=== DATA SHOWN ===

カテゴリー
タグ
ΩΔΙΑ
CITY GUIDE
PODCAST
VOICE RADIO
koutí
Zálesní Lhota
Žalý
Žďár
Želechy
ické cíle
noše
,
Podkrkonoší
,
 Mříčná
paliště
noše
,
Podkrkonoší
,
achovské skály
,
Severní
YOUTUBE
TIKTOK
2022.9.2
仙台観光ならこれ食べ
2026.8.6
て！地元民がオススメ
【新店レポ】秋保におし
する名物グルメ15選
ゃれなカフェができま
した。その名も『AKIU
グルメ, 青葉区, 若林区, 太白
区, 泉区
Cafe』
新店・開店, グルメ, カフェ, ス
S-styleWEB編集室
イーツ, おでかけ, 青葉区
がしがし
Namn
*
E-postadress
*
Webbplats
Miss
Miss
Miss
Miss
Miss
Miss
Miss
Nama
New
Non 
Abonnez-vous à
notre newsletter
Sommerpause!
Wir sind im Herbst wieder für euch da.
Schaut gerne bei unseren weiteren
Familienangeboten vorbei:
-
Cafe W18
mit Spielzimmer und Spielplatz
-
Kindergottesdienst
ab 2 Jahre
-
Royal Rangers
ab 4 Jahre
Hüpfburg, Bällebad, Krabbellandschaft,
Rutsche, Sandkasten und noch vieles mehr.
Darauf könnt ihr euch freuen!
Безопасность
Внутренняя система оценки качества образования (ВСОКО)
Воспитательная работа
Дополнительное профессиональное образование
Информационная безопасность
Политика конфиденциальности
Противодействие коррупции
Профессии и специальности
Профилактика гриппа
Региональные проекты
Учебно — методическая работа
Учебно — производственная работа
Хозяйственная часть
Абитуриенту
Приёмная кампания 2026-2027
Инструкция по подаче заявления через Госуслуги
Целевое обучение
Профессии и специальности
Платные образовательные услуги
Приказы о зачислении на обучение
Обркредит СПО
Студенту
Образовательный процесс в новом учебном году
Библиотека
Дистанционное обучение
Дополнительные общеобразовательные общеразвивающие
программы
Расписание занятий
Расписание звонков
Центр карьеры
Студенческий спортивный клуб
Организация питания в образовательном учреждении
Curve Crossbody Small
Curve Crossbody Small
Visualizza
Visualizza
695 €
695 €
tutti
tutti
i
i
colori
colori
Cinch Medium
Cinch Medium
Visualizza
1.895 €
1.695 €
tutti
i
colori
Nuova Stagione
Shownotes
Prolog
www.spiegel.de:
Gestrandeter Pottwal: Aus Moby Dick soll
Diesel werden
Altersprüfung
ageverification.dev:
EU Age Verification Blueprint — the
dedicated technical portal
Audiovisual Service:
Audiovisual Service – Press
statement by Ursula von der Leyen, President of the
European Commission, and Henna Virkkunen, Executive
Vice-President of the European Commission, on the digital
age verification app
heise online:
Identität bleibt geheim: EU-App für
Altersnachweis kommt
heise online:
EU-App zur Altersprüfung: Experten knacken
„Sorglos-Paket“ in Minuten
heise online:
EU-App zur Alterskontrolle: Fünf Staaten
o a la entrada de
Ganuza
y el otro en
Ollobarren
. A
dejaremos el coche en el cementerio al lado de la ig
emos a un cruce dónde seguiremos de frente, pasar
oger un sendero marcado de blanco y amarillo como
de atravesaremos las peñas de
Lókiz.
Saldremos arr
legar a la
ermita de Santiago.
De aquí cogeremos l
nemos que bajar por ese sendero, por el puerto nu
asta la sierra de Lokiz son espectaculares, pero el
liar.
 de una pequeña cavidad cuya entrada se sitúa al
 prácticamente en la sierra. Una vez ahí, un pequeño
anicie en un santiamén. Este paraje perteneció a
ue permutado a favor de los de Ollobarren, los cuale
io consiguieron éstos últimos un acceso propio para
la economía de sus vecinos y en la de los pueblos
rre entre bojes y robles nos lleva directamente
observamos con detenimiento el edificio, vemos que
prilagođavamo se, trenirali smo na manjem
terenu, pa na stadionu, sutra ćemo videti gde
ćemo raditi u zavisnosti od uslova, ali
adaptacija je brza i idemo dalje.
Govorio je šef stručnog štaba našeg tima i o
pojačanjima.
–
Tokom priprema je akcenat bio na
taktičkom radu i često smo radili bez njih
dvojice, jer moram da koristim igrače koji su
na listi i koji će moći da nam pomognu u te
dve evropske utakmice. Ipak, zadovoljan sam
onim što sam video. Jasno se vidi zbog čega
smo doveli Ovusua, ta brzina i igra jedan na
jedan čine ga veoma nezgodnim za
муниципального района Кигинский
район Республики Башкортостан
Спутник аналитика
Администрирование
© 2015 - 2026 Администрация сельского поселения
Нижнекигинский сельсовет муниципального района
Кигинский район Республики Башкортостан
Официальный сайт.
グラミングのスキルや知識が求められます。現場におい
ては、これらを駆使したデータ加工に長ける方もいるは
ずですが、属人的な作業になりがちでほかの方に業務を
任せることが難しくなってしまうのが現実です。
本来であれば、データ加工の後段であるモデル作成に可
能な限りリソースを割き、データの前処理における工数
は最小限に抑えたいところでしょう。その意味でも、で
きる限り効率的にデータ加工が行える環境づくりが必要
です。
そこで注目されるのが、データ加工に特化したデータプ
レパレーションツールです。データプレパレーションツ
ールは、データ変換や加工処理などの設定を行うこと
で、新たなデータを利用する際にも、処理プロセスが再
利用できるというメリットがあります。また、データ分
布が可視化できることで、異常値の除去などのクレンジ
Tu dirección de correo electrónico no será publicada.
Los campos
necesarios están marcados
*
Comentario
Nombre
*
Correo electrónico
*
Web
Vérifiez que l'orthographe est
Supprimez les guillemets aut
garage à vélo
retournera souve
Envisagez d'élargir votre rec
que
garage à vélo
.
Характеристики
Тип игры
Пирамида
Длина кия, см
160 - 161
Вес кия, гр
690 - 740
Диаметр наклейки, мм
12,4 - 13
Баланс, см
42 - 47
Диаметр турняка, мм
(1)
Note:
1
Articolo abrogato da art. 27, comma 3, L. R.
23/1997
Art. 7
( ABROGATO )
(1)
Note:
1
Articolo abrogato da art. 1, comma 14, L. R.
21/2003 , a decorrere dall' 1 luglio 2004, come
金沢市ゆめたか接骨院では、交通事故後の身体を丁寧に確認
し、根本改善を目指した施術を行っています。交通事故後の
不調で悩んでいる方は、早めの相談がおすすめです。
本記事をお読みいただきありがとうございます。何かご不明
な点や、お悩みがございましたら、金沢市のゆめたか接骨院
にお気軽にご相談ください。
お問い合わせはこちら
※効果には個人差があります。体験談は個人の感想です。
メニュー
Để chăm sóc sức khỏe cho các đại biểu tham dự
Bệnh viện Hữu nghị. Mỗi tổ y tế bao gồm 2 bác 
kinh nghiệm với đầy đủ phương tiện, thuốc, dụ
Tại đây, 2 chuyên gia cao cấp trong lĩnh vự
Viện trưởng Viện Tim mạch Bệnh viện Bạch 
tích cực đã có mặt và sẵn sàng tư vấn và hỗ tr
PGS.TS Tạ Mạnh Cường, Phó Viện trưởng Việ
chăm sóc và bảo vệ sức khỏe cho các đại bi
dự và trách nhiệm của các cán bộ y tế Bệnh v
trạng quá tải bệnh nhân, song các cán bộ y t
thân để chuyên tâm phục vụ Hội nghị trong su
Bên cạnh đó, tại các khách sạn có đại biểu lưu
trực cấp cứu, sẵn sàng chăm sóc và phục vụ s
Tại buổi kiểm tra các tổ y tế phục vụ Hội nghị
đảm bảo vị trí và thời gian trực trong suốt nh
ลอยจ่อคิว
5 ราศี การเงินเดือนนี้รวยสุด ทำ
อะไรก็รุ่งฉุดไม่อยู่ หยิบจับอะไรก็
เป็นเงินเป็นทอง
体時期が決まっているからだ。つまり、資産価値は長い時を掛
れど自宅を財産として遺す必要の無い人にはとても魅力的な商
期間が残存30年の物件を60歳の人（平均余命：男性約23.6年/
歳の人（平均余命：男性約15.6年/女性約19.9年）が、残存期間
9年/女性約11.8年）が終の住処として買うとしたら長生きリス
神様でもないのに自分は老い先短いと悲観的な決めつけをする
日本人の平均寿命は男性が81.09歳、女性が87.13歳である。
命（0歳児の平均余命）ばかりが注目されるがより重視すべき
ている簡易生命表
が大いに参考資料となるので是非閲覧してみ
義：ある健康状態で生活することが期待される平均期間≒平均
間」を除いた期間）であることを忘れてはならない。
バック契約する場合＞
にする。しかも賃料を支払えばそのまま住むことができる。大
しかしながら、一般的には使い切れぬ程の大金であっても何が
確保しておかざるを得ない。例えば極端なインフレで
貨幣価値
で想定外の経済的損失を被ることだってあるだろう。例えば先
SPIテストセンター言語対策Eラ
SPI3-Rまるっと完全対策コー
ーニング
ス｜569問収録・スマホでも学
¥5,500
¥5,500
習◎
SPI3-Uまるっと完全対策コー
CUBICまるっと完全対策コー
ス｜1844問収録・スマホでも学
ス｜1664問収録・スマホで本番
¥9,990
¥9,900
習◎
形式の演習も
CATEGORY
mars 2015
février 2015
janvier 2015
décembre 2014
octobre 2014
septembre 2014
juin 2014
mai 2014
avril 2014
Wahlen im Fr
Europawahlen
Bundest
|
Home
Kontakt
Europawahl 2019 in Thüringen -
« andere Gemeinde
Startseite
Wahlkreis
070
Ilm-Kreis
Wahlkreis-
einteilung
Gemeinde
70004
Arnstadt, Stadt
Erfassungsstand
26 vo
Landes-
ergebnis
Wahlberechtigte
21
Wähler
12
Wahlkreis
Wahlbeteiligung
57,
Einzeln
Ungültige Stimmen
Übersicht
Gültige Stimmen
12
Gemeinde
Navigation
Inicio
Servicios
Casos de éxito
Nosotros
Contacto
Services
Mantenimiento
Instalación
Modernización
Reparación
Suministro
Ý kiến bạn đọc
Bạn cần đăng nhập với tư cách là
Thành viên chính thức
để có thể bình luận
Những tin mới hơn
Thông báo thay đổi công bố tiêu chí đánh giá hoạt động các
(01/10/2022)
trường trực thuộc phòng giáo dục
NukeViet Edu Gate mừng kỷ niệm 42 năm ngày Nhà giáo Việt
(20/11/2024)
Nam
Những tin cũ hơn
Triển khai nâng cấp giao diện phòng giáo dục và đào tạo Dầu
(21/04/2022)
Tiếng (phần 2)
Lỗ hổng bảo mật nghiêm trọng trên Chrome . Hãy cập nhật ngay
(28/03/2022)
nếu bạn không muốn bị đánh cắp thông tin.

===

_EXERCISE AIM_
Counting only lines that hold "Башкортостан", report how many there are in the records above, as a bare number.

_OUTPUT FOR THIS EXERCISE_
2